Wow what a day! We, our conference twitter bunch using #CIL2009 in our tweets, are a top trending topic on Twitter today! We rock! Follow the Twitter stream for CIL here. We figure there about 60 tweets a minute from CIL. Amazing.
Following this morning’s keynote, I was walking with our keynote speaker Paul Holdengraber of NYPL who was checking his blackberry. He showed me a message from a NYC friend that said, “You really wowed them at CIL”. Paul said to me,”This came in not a half hour after my talk. How did she know?” I said, I suspected she saw it on Twitter. I shared with him the stream of comments about his talk. He was most impressed with everyone’s comments. Apparently the NYPL has been trying to talk Paul into twittering and suggested he would have lots of followers. Well, Paul, we know you’ll probably have at least 2000 information professionals who will be following you as soon as you sign in and probably many more thousands around the world. See on Twitter soon.
Jane and Paul study the feedback after the keynote
Talk about instant gratification… right after the keynote with Paul Holdengraber, he and Jane Dysart search the Twitter feeds to see what attendees thought of his interview.
Coverage of Paul Holdengraber’s keynote at CIL 2009 was unbelievable. He had so many wonderful phrases, insights, and inspirational messages. Sadly, the archive of the UStream.TV broadcast is not playable.

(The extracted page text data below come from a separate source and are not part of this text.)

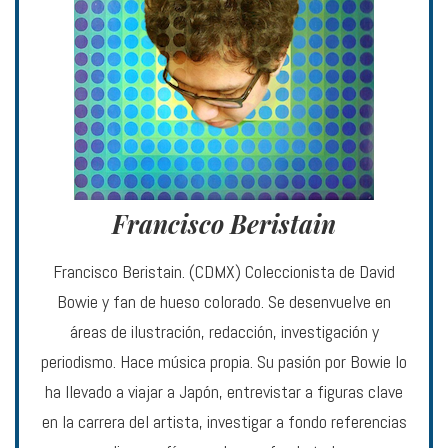
Francisco Beristain
Francisco Beristain. (CDMX) Coleccionista de David
Bowie y fan de hueso colorado. Se desenvuelve en
áreas de ilustración, redacción, investigación y
periodismo. Hace música propia. Su pasión por Bowie lo
ha llevado a viajar a Japón, entrevistar a figuras clave
en la carrera del artista, investigar a fondo referencias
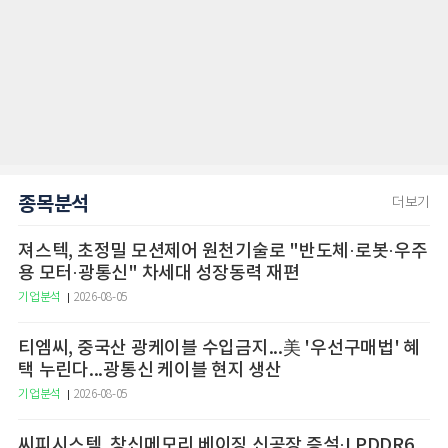
종목분석
더보기
져스텍, 초정밀 모션제어 원천기술로 "반도체·로봇·우주
용 모터·광통신" 차세대 성장동력 재편
기업분석
2026-08-05
티엠씨, 중국산 광케이블 수입금지...美 '우선구매법' 혜
택 누린다...광통신 케이블 현지 생산
기업분석
2026-08-05
씨피시스템, 창신메모리 베이징 신공장 증설·LPDDR6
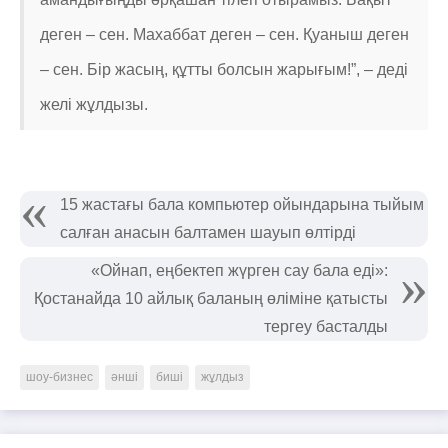
деген – сен. Махаббат деген – сен. Қуаныш деген
– сен. Бір жасың, құтты болсын жарығым!”, – деді
желі жұлдызы.
15 жастағы бала компьютер ойындарына тыйым
салған анасын балтамен шауып өлтірді
«Ойнап, еңбектеп жүрген сау бала еді»:
Қостанайда 10 айлық баланың өліміне қатысты
тергеу басталды
шоу-бизнес
әнші
биші
жұлдыз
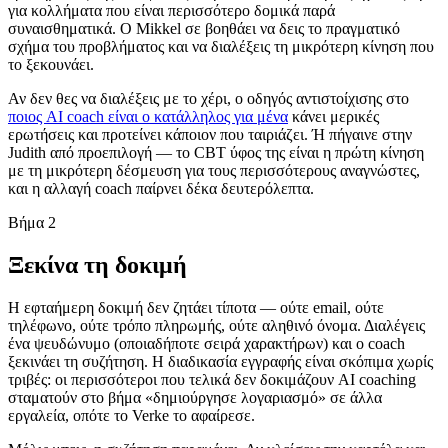
για κολλήματα που είναι περισσότερο δομικά παρά
συναισθηματικά. Ο Mikkel σε βοηθάει να δεις το πραγματικό
σχήμα του προβλήματος και να διαλέξεις τη μικρότερη κίνηση που
το ξεκουνάει.
Αν δεν θες να διαλέξεις με το χέρι, ο οδηγός αντιστοίχισης στο
ποιος AI coach είναι ο κατάλληλος για μένα
κάνει μερικές
ερωτήσεις και προτείνει κάποιον που ταιριάζει. Ή πήγαινε στην
Judith από προεπιλογή — το CBT ύφος της είναι η πρώτη κίνηση
με τη μικρότερη δέσμευση για τους περισσότερους αναγνώστες,
και η αλλαγή coach παίρνει δέκα δευτερόλεπτα.
Βήμα 2
Ξεκίνα τη δοκιμή
Η εφταήμερη δοκιμή δεν ζητάει τίποτα — ούτε email, ούτε
τηλέφωνο, ούτε τρόπο πληρωμής, ούτε αληθινό όνομα. Διαλέγεις
ένα ψευδώνυμο (οποιαδήποτε σειρά χαρακτήρων) και ο coach
ξεκινάει τη συζήτηση. Η διαδικασία εγγραφής είναι σκόπιμα χωρίς
τριβές: οι περισσότεροι που τελικά δεν δοκιμάζουν AI coaching
σταματούν στο βήμα «δημιούργησε λογαριασμό» σε άλλα
εργαλεία, οπότε το Verke το αφαίρεσε.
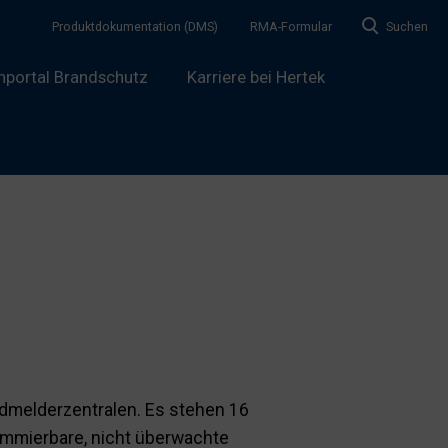
Produktdokumentation (DMS)
RMA-Formular
Suchen
hportal Brandschutz
Karriere bei Hertek
ndmelderzentralen. Es stehen 16
ammierbare, nicht überwachte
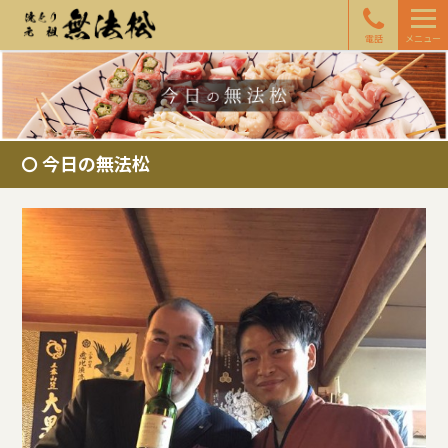
電話
メニュー
今日の無法松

Without her customary podium, Jane Dysart, Conference Chair, introduces the Tuesday keynote sesson
Erik and Paul
The “Dutch guys” from the Delft Public Library in the Netherlands, a.k.a. the guys from the Shanachie Tour, returned to CIL with another great program. The initial interview on their first tour in 2006 was with Paul Holdengraber, Director of Public Programs at the New York Public Library (NYPL), and at CIL 2009, Paul and Erik Boekesteijn met again for the Tuesday keynote session, which thanks to fellow Shanachie tourer Jaap van de Geer was streamed live on the Internet.
Jaap
Paul’s mission is to make the famous lions in front of the NYPL roar. He also wonders how much he library weighs because he wants to infuse it with so much energy that it levitates! Listening to him in person, it wasn’t too hard to imagine that if anybody can do that, Paul will. The Director of NYPL asked Paul to “oxygenate the library”, and he is well along on the job! He left an indyllic life in Santa Monica, CA and has become fascinated with the “friction of New York”.
Paul and Erik at their interview
Paul covered so much ground in this interview; how do you blog it? All I can do here is to give you a sampling of quotes. See Jane Dysart’s following post for a link to a video of the entire interview (thanks, Jaap!).
“An editor is a mouse training to become a rat.”
“We have two ears and one mouth, so listening is more important than speaking.”
“The important thing in anything is to begin.”
“I never ask for permission, only for forgiveness.”
“We have to change things and make this library irresistable.”
“I feel like I’m being Twittered, and it’s a new source of pleasure.”
“I’m very interested in the afterlife of a conversation. What happens to all of this? How does it continue to have a life. Blogging is a marvelous use of continuing conversations. I deeply believe that the experience of being in a room together.”
“We need humor more than ever in these days. I wake up energized and ready to confront the day. I am supposed to symbolically take those 52 million books off the shelf and deeply desire them. I believe that libraries are places of desire.”
“All of us deeply believe in what we do and in communicating our experiences. I cannot imagine a world without books. Will we someday see Kindles laying around everywhere?”
“I am fascinated by how libraries might be able to make us focus in an age of utter distraction, where we use the Web in a way that makes us focus on new discoveries.”
“In these days, the library is a place of opportunity. It is also a haven. I am in the job of hospitality, making people feel at home. We have Facebooks, but I’m interested in the face to face encounter.”
“We have home pages, I am interested in our home.”
“Libraries have the one gift I would love to have–the gift of ubiquity.”